INSTRUCTIONS FOR THE TASK — Lines before the one containing "left hip: (173, 99, -9)" are left out; copy that line and every later line through the end of the data exactly.

DATA PROVIDED —
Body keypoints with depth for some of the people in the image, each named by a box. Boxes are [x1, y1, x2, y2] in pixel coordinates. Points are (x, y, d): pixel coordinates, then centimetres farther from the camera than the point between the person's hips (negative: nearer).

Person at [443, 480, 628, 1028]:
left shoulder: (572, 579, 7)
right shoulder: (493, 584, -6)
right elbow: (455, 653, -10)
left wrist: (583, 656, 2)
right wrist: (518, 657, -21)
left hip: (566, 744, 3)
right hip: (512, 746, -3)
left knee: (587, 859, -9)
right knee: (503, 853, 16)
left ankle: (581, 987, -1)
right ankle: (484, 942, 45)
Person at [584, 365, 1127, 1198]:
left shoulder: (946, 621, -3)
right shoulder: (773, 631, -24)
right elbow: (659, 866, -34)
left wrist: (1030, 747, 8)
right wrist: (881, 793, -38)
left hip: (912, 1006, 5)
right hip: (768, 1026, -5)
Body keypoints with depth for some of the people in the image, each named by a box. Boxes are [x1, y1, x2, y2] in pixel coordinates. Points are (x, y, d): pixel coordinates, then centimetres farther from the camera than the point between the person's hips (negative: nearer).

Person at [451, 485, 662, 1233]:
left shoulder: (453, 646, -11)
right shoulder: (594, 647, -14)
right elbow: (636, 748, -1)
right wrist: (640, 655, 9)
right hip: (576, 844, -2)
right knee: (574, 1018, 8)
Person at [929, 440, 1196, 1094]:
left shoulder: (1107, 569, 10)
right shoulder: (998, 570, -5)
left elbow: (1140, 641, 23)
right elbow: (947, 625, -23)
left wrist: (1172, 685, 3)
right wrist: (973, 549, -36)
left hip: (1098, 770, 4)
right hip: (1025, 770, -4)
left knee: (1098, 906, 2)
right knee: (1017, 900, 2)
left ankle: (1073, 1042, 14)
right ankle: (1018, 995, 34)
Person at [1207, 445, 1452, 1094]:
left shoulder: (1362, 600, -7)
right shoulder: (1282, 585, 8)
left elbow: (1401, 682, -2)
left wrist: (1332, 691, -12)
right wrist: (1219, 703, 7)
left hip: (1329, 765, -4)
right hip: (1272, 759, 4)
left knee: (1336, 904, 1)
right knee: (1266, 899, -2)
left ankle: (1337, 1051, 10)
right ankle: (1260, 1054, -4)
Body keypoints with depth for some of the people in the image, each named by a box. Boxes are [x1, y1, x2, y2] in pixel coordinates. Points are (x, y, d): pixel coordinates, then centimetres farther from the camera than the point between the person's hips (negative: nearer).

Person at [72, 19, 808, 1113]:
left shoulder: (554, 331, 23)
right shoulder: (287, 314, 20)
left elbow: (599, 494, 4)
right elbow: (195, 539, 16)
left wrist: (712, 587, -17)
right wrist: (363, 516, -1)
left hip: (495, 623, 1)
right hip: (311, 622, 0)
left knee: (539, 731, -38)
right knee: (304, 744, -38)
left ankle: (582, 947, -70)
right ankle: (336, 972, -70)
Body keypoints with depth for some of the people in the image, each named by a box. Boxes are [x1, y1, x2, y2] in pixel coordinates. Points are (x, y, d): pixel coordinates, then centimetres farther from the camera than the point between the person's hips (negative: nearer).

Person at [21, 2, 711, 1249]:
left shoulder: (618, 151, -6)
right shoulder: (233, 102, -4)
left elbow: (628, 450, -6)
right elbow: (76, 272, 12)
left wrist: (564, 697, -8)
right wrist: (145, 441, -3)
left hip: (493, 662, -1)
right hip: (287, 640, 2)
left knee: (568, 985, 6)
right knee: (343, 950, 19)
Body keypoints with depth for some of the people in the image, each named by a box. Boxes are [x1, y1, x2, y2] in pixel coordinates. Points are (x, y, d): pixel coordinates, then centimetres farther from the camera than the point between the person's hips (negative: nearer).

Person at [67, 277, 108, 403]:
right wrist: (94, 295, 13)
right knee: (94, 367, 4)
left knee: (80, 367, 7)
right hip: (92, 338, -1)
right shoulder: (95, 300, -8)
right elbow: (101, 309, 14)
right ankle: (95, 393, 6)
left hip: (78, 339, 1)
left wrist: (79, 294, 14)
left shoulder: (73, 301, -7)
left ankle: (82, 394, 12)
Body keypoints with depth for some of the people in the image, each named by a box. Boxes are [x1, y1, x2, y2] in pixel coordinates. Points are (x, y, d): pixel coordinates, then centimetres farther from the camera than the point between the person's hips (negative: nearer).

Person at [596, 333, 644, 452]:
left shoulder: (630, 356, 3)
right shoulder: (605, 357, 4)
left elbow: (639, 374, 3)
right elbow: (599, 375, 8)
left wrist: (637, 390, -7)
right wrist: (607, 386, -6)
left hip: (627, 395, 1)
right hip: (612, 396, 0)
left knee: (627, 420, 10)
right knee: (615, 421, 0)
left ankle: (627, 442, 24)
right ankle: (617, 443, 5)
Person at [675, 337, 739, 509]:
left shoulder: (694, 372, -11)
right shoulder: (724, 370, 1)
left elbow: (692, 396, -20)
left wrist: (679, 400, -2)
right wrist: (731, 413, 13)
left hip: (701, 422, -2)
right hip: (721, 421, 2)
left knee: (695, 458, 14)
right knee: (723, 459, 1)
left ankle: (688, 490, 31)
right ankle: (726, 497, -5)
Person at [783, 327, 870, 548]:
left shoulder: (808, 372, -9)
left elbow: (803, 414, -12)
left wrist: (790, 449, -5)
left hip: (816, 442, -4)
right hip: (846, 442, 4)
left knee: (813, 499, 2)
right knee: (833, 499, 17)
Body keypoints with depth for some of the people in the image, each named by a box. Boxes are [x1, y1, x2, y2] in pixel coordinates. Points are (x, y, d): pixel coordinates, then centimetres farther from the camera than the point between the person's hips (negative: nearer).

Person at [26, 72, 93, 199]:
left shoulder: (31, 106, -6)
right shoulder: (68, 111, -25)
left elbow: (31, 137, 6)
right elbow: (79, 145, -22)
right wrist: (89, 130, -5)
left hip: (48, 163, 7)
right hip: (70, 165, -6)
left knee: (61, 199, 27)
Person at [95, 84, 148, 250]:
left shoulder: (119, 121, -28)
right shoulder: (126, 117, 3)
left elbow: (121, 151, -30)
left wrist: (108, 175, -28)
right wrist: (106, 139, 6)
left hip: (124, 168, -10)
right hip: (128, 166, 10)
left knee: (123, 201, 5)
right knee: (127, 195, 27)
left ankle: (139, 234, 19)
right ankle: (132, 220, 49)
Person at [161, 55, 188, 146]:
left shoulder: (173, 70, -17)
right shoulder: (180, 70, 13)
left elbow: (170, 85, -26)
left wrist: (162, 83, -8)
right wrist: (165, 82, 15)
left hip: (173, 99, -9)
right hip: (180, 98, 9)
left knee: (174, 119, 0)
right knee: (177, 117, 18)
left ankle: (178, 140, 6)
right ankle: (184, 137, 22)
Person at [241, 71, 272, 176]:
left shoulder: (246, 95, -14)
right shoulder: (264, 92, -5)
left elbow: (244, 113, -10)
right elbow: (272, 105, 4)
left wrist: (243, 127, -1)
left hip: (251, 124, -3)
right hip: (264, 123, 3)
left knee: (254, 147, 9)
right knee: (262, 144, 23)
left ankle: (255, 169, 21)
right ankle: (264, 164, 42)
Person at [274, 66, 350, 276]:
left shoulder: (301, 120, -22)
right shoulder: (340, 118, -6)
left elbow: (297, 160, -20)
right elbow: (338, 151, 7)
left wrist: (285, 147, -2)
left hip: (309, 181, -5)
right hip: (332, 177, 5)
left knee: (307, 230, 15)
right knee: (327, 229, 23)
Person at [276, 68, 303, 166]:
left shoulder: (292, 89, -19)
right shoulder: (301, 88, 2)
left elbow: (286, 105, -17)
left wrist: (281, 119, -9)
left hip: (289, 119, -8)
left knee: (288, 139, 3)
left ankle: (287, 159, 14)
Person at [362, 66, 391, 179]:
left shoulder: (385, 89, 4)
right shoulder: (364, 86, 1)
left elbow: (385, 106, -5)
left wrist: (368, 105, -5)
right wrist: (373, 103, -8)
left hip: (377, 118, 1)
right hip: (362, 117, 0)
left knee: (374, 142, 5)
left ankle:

OUTPUT —
left hip: (173, 99, -9)
right hip: (180, 98, 9)
left knee: (174, 119, 0)
right knee: (177, 117, 18)
left ankle: (178, 140, 6)
right ankle: (184, 137, 22)
Person at [241, 71, 272, 176]:
left shoulder: (246, 95, -14)
right shoulder: (264, 92, -5)
left elbow: (244, 113, -10)
right elbow: (272, 105, 4)
left wrist: (243, 127, -1)
left hip: (251, 124, -3)
right hip: (264, 123, 3)
left knee: (254, 147, 9)
right knee: (262, 144, 23)
left ankle: (255, 169, 21)
right ankle: (264, 164, 42)
Person at [274, 66, 350, 276]:
left shoulder: (301, 120, -22)
right shoulder: (340, 118, -6)
left elbow: (297, 160, -20)
right elbow: (338, 151, 7)
left wrist: (285, 147, -2)
left hip: (309, 181, -5)
right hip: (332, 177, 5)
left knee: (307, 230, 15)
right knee: (327, 229, 23)
Person at [276, 68, 303, 166]:
left shoulder: (292, 89, -19)
right shoulder: (301, 88, 2)
left elbow: (286, 105, -17)
left wrist: (281, 119, -9)
left hip: (289, 119, -8)
left knee: (288, 139, 3)
left ankle: (287, 159, 14)
Person at [362, 66, 391, 179]:
left shoulder: (385, 89, 4)
right shoulder: (364, 86, 1)
left elbow: (385, 106, -5)
left wrist: (368, 105, -5)
right wrist: (373, 103, -8)
left hip: (377, 118, 1)
right hip: (362, 117, 0)
left knee: (374, 142, 5)
left ankle:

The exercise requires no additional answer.